1789 W. Littleton Blvd.
Littleton, CO 80120
Principal Amount: $70,000.00
Date of Issuance: May 18, 2012
Maturity Date: May 31, 2014
1. Principal and Interest.
1.1 Principal Draws. The Principal Amount is made available by Lender to
Borrower in two draws. The initial draw extended upon issuance of this
Note is $35,000. One additional draw of $35,000 shall be made
available to Borrower on or before May 31, 2012
1.2 Promise to Repay. Borrower hereby promises to repay to the order of
Lender the Principal drawn pursuant to paragraph 1.1 at the place and
in the manner hereinafter provided, together with interest thereon at
the rates described below, and any and all other amounts which may be
due and payable hereunder.
1.3 Maturity Date. This Note shall mature, and all sums remaining due
hereunder shall be due and payable in full, on the Maturity Date set
forth above.

**Data block**.
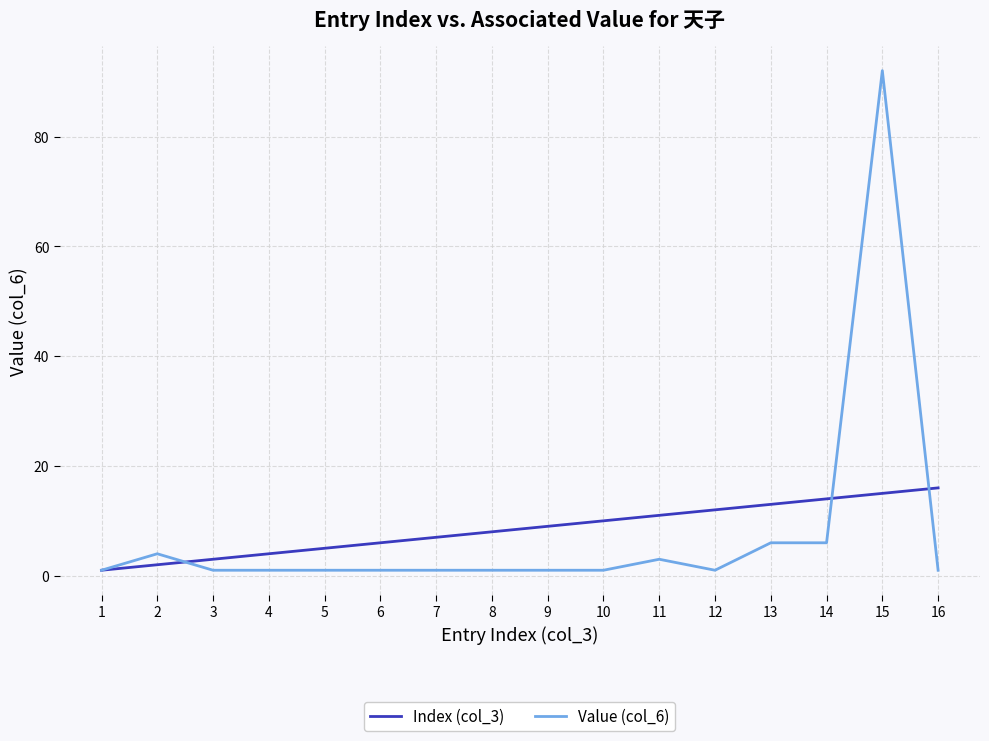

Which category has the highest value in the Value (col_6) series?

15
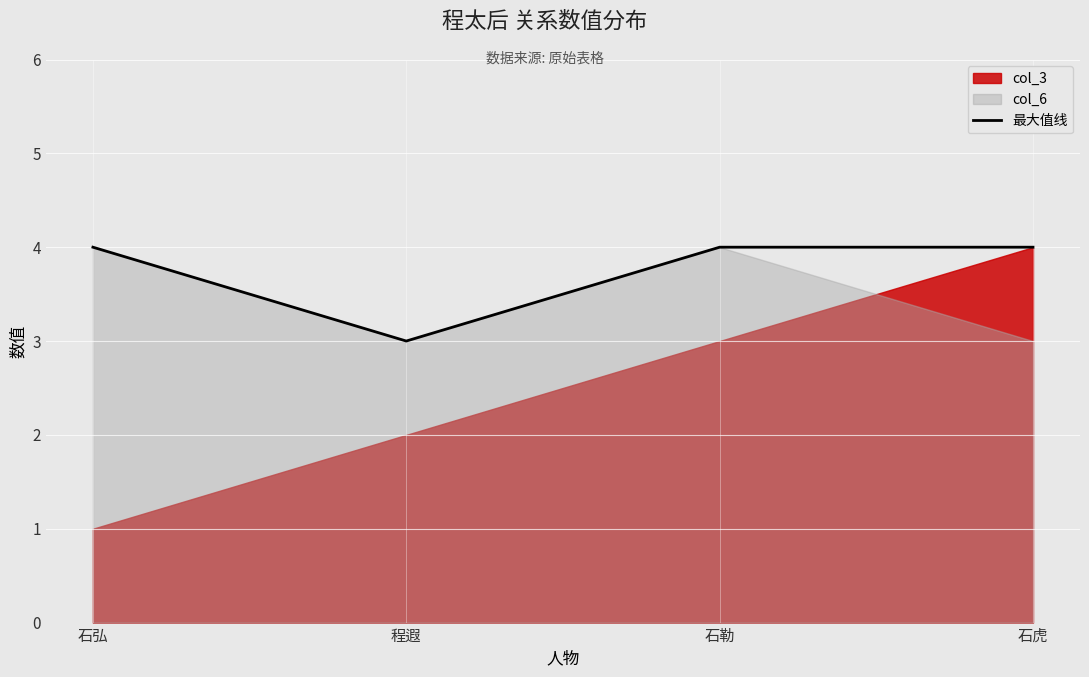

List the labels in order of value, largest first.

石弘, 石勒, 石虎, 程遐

**Work request**. Pick up the loan note after its last words, "set forth above.", and write the section that comes next.

**Output of the exercise**.
1.4 Interest. Interest on the Principal shall accrue at a rate of 10% per
annum on principal sums drawn by Borrower.
1.5 Interest Payment. Borrower shall pay to Lender the interest described
in paragraph 1.4, above, monthly. All interest accrued through the
last day of each month shall be paid by Borrower and delivered to
Lender not later than the 5th day of the following month.
1.6 Place of Payment The Principal and Interest shall be payable at the
address of Lender set forth at the head of this Note. Lender may by
written notice to Borrower designate a different place of payment.
1.7 Principal Payment. The entire principal balance shall be due at the
Maturity Date.
1.8 Surrender Upon Payment. Upon payment in full of the Principal and
Interest hereunder this Note shall be surrendered by Lender to
Borrower for cancelation.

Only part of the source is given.